Once you find the line below that contains "pyautogui.scroll(-3, 473, 341)", write it out along with every later line exactly as given, stopping only when the records end. Omit the pictures.

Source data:
━━━━━━━━━━
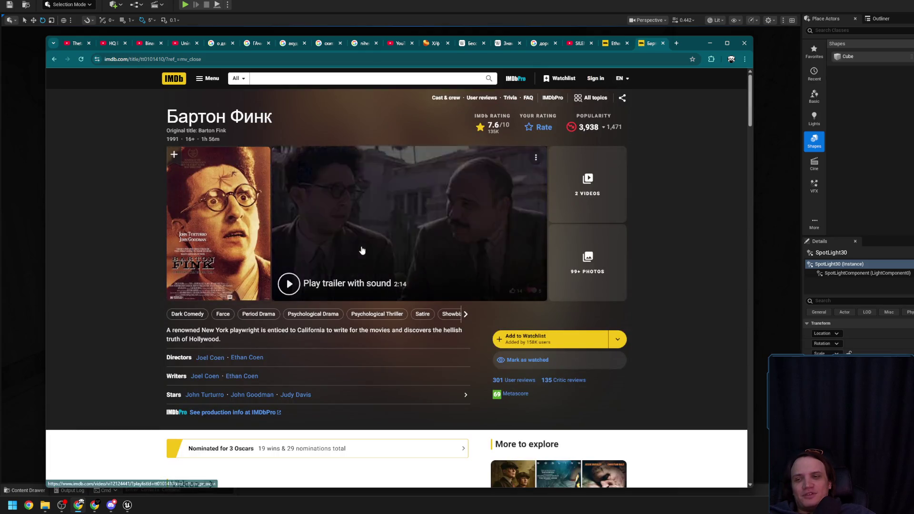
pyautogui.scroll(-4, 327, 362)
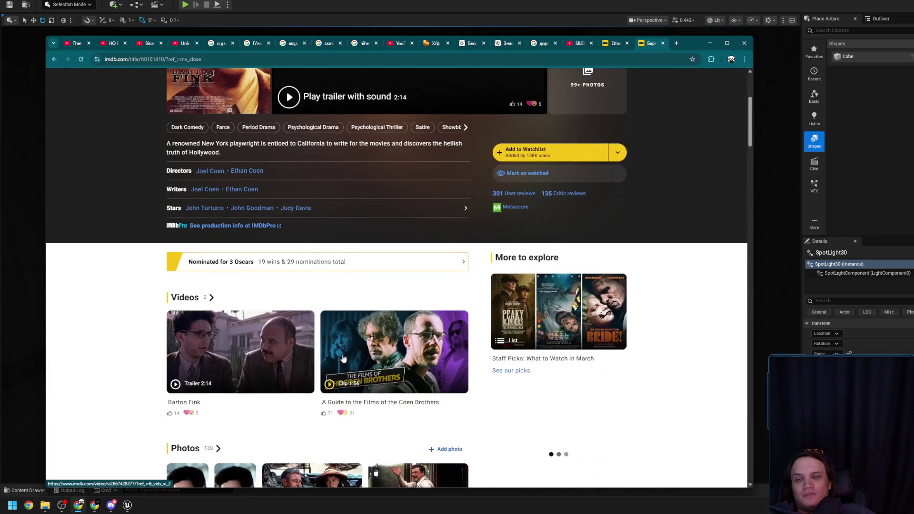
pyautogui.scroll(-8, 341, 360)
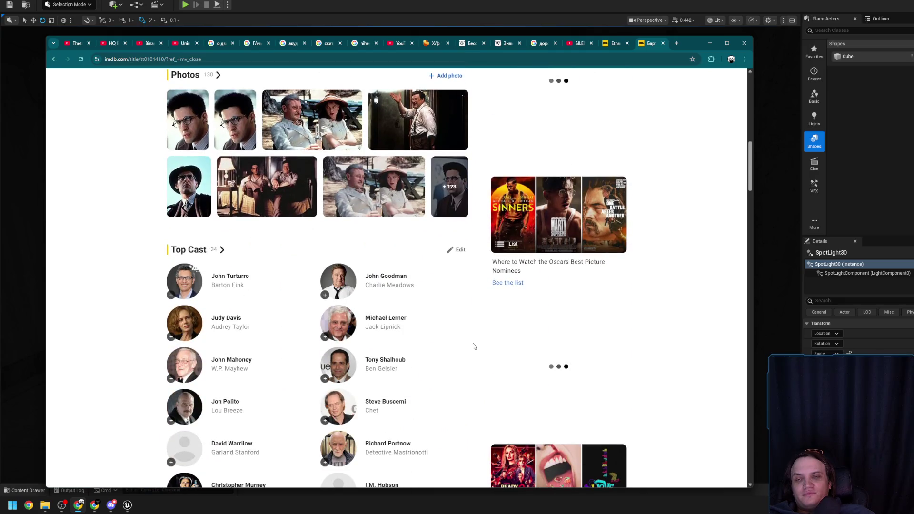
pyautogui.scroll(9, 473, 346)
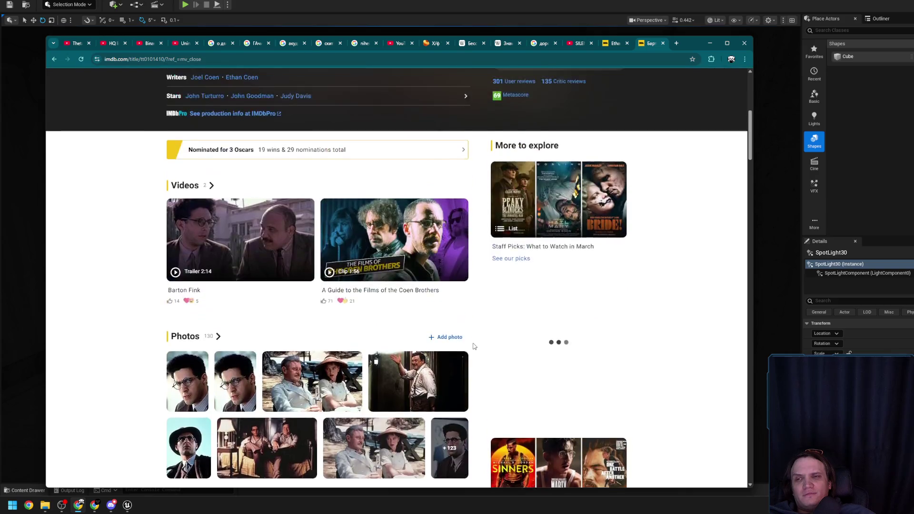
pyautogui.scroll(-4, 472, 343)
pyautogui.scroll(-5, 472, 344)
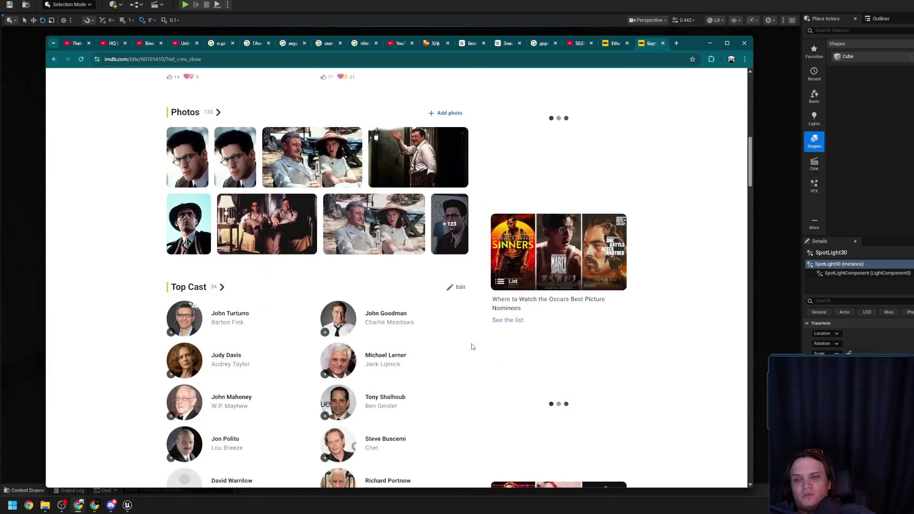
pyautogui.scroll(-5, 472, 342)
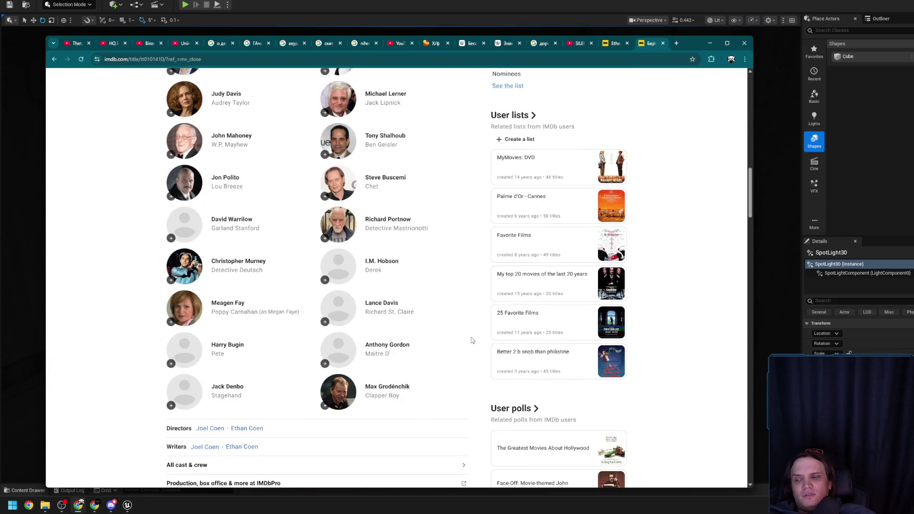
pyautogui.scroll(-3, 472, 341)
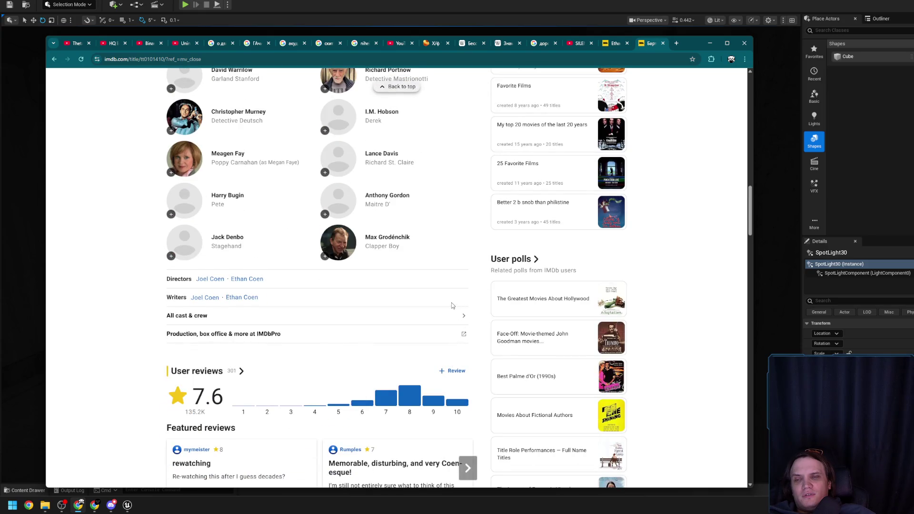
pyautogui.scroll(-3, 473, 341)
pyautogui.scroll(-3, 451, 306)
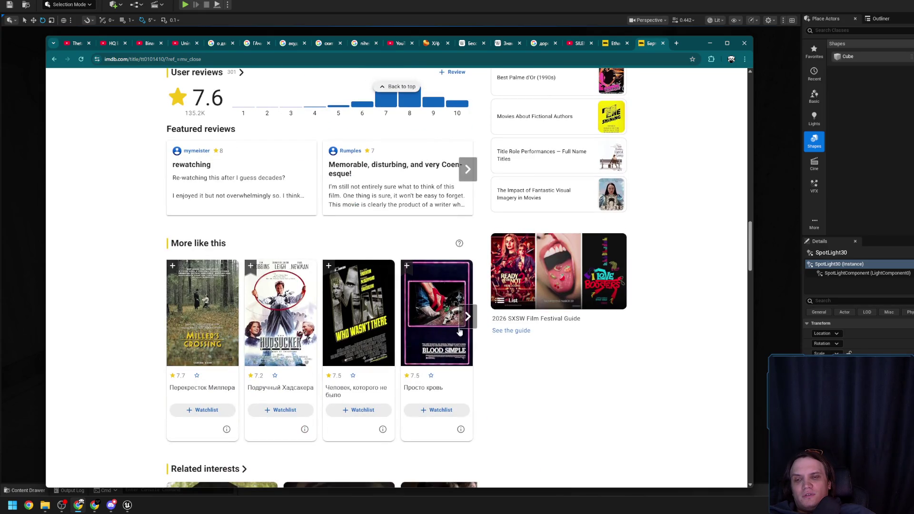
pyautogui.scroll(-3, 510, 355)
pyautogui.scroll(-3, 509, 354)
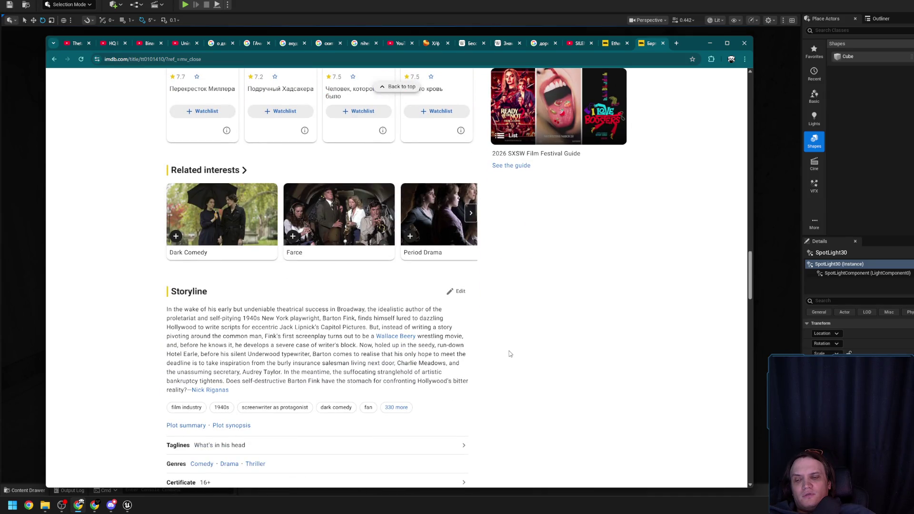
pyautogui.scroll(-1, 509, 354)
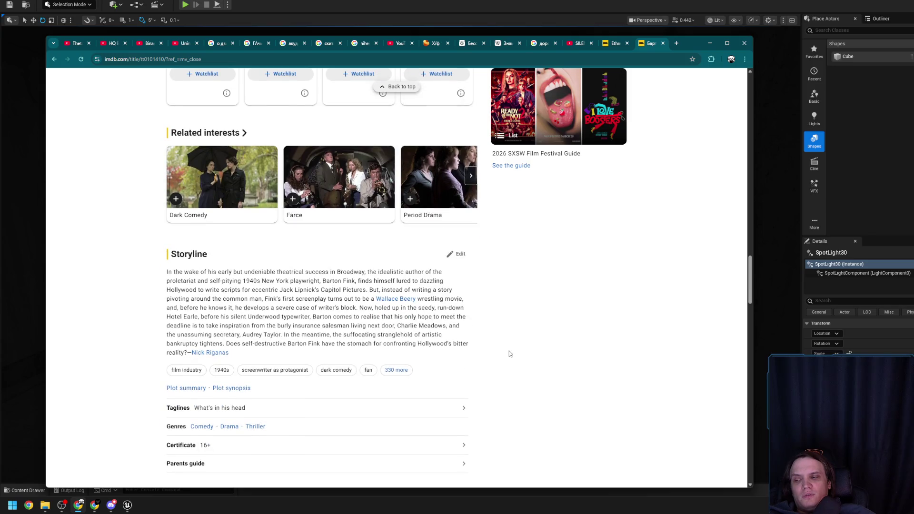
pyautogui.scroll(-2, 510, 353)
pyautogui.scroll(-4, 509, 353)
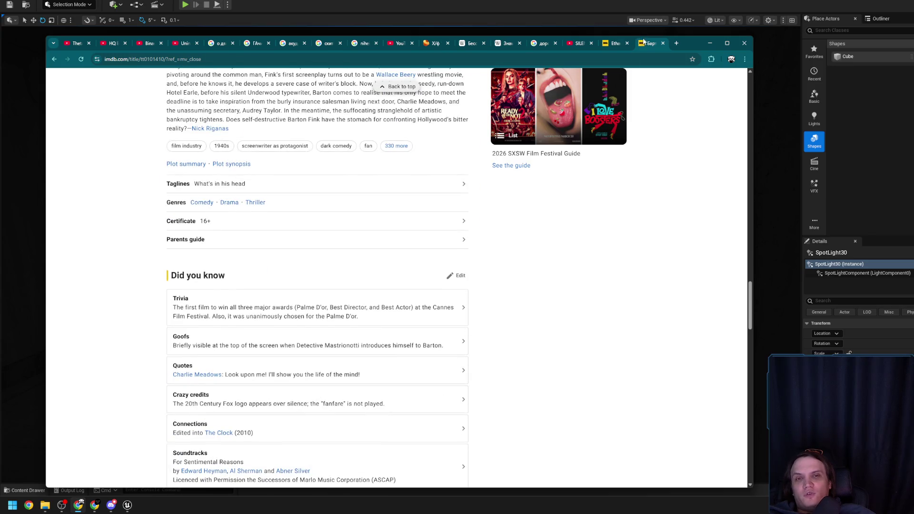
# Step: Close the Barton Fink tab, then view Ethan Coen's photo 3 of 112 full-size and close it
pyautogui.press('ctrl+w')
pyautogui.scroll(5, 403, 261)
━━━━━━━━━━
= Solution to the exercise =
pyautogui.scroll(-3, 473, 341)
pyautogui.scroll(-3, 451, 306)
pyautogui.scroll(-3, 510, 355)
pyautogui.scroll(-3, 509, 354)
pyautogui.scroll(-1, 509, 354)
pyautogui.scroll(-2, 510, 353)
pyautogui.scroll(-4, 509, 353)
# Step: Close the Barton Fink tab, then view Ethan Coen's photo 3 of 112 full-size and close it
pyautogui.press('ctrl+w')
pyautogui.scroll(5, 403, 261)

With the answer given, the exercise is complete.